Most of the buildings storing the collections of the Herman Ottó Museum have modified function. They were originally designed and erected for different purposes. It may seem surprising, but all this applies to the institution’s main building (28 Görgey Artúr Str., Miskolc H-3529), the columns of which overlook to the People’s Garden (Népkert). Looking at its façade, first, without background information, the tarnished public collections in Budapest (such as the tympanums and colonnades of the Hungarian National Museum of Fine Arts and the Hungarian National Museum) can be thought as a parallel or the Parthenon of the Acropolis of Athens as an ancient antecedent, and one might think that the building, erected on the eastern foot of Avas hill, was designed for cultural purposes from the outset.

The main building of the museum has a deceptive image, because it is younger than its style shows: the elements imitating antiquity and the classicizing reform era were designed by the architect Pál Vincze. Its groundwork started in the middle of the 19th century and it was inaugurated on 20 September, 1952. For what purpose? This may be the next, hardly pleasant surprise: the building at 28 Görgey Str. was erected as the base of the local body of the communist dictatorship, the county party committee (1948-1956: Hungarian Workers’ Party / MDP, from 1956 the Hungarian Socialist Workers’ Party / MSZMP).

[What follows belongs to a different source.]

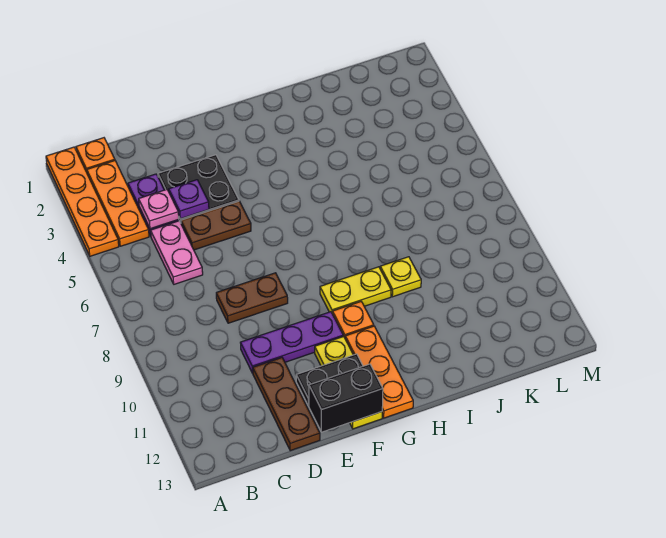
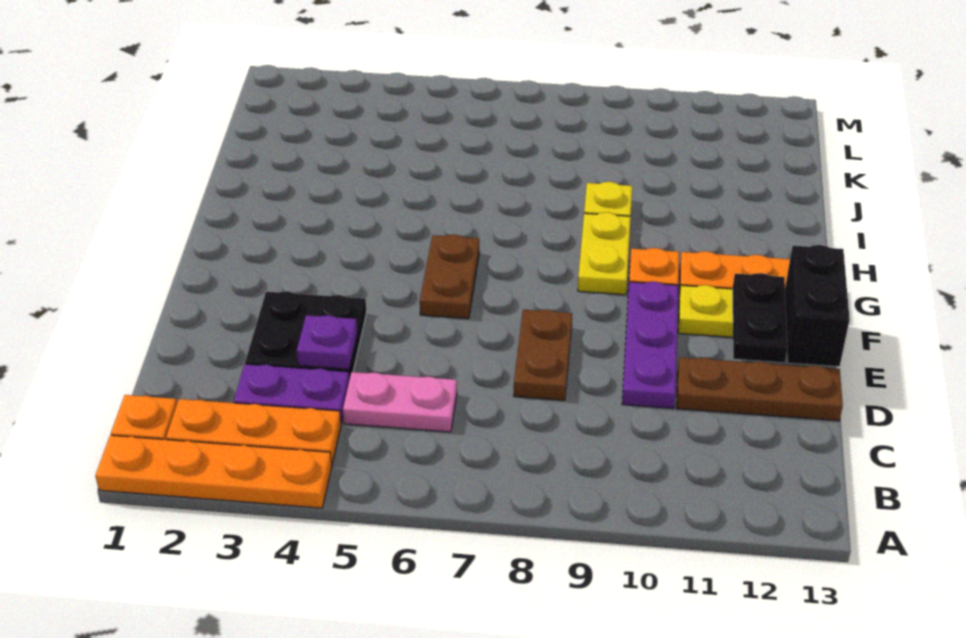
pink 1x1 plate [139,190,179,229] -> none
brown 1x2 plate [181,201,251,250] -> brown 1x2 plate moved to [420,234,479,319]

The headquarters of the county party committee, today’s museum is a socialist realist, commonly speaking socrealist, style building. What do we mean by that? The politicized atmosphere of the actual socialism naturally affected the architecture, but between 1951 and 1956 the pressure of the party-state ideology caused a truly drastic deviation in the autonomous development of the profession. The architectural pursuit of the Soviet socialist realism emerged as an increasingly aggressively articulated demand from the leading coryphaei of the MDP.

In the absence of social legitimacy, the communist dictatorship, longing for a kind of revolutionary and national tradition, tried to appropriate the spirituality of 1848, and in connection with this forced the motives of the reform era’s classicist system in architecture. Thus, architects deprived of the possibility of private practice, therefore working in state-owned companies and almost exclusively satisfying state orders, had to decorate the facades with tympanums, attics, antique columns in order for their work to meet ideological expectations.

The building provided office spaces for the Union of Working Youth (DISZ), and there were a restaurant and kitchen functioning in the basement. The building fulfilled its original function for less than three decades, by 1979 the new party headquarters of the MSZMP was built opposite the Mindszent church and the MÁV board, and in 1980, the museum could move to 28 Görgey street. The change of function was, of course, accompanied by significant internal alterations, but the façade remained strikingly socreal, however there was one significant change: the five-pointed communist star on the tympanum was replaced by the inscription “MUSEUM”.